The recreation of How Long was recorded at Studio 13 with Programme Director Carlos Lellis as producer and main engineer while Daniel’s group move between the musician role, assistant engineer or Pro Tools operator. The band lineup was:
- Daniel: Drums, percussion, rhythm guitar and backing vocals
- Livio: Bass
- Dougie: Lead Vocals and Lead Guitar
- Bailey: Electric piano and Organ
Before the recording started Carlos and Daniel discussed the choice of microphones, the schedule and layout, and apart from some minor adjustments, everything followed the original plan.
Some of the microphone choices were: RE-20 and AKG D-12 for the bass drum, Sennheiser 421 and Shure SM57 for the snare, Shure KSM137 for the hi-hat and Neumann M269 / Beyerdynamic M 160 as overhead. Sennheisers 421 for the guitar, SM57 for the electric piano and Flea-47 for the vocals.
During setup, Carlos Lellis and the students focused on getting the microphones in the right place. Just like our guest lecturer, producer and engineer Haydn Bendall (Kate Bush, Paul McCartney, VanMorrison) always says: The mix is in the recording. If you record it well, there is less work required in the mix. That’s one of the most valuable things our students learn from this assignment.
Carlos, as the producer of the session, made sure that there was constant communication with the musicians, making everyone in the class participate in the recording process and most of all, creating a positive environment at all times.
“It was a nice balance of keeping it natural, as it would have been in those days (when Ace recorded the original song), and then also just thinking about it collaboratively.”

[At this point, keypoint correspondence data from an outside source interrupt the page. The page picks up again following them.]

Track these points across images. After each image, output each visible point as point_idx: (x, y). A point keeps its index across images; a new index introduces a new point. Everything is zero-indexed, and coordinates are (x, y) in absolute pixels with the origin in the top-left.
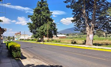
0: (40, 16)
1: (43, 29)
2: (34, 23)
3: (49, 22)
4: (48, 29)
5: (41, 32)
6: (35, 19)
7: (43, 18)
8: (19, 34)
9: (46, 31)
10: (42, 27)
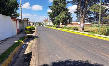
0: (57, 6)
1: (59, 17)
2: (53, 13)
3: (64, 12)
4: (62, 18)
5: (57, 20)
6: (53, 9)
7: (59, 9)
8: (47, 21)
9: (61, 19)
10: (58, 16)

Recording the song was almost like how the song goes: building up bit by bit. It started with the bass and the drums and then the keys. Guitars were next and after that, the harmonies and the vocals came in.
One of the most difficult things to match the original song was the tone of the bass. It was an extra challenge to get that classic 70’s fat rubbery tone. For this recreation, Livio played a Fender Precision Bass through a BSS AR133 Active DI Box into the Neve VR console of Studio 13.
All and all the session flowed really smoothly because the plan was solid. The preparation work paid off and the entire class had a lot of fun throughout the recording.
Down To Mixing
Once the session was finished it was time for the next task: Match the original mix. How Long was originally mixed at Trident Studios in London. The song has a creamy and warm character with a twist that fills the sonic space wonderfully. It has that 70’s sound where not everything is totally discernible.
“It’s all this kind of bubble, but with loads of clarity.”
There are many small details that you can hear in the mix but one of the most noticeable characteristics of this song is the use of plate reverb across most of the instrumentation.
Daniel’s mix was made all in the box and followed a top to bottom approach. He started by playing all the tracks through the mix bus processing to get an idea of how everything would sound together and then made decisions on how to balance and clean the elements in the mix.
Some of the processing on his session included the Neve 33609 Compressor and Pultec EQ from UAD in the mix bus, and the Neve 1073 EQ plugin also from UAD on most of the audio tracks. To try to get as close as possible to the sound of the record he also used a Studer A800 multichannel tape recorder emulation from UAD to get the characteristic tape sound from that era.
You can have a listen to the final result in the following links and compare it with the original.
What do you think about the track? Did our students get close to the original? These exercises are key in the development of our students, not only technical skills but also teamwork and organization skills that help prepare them for the requirements of the music industry today.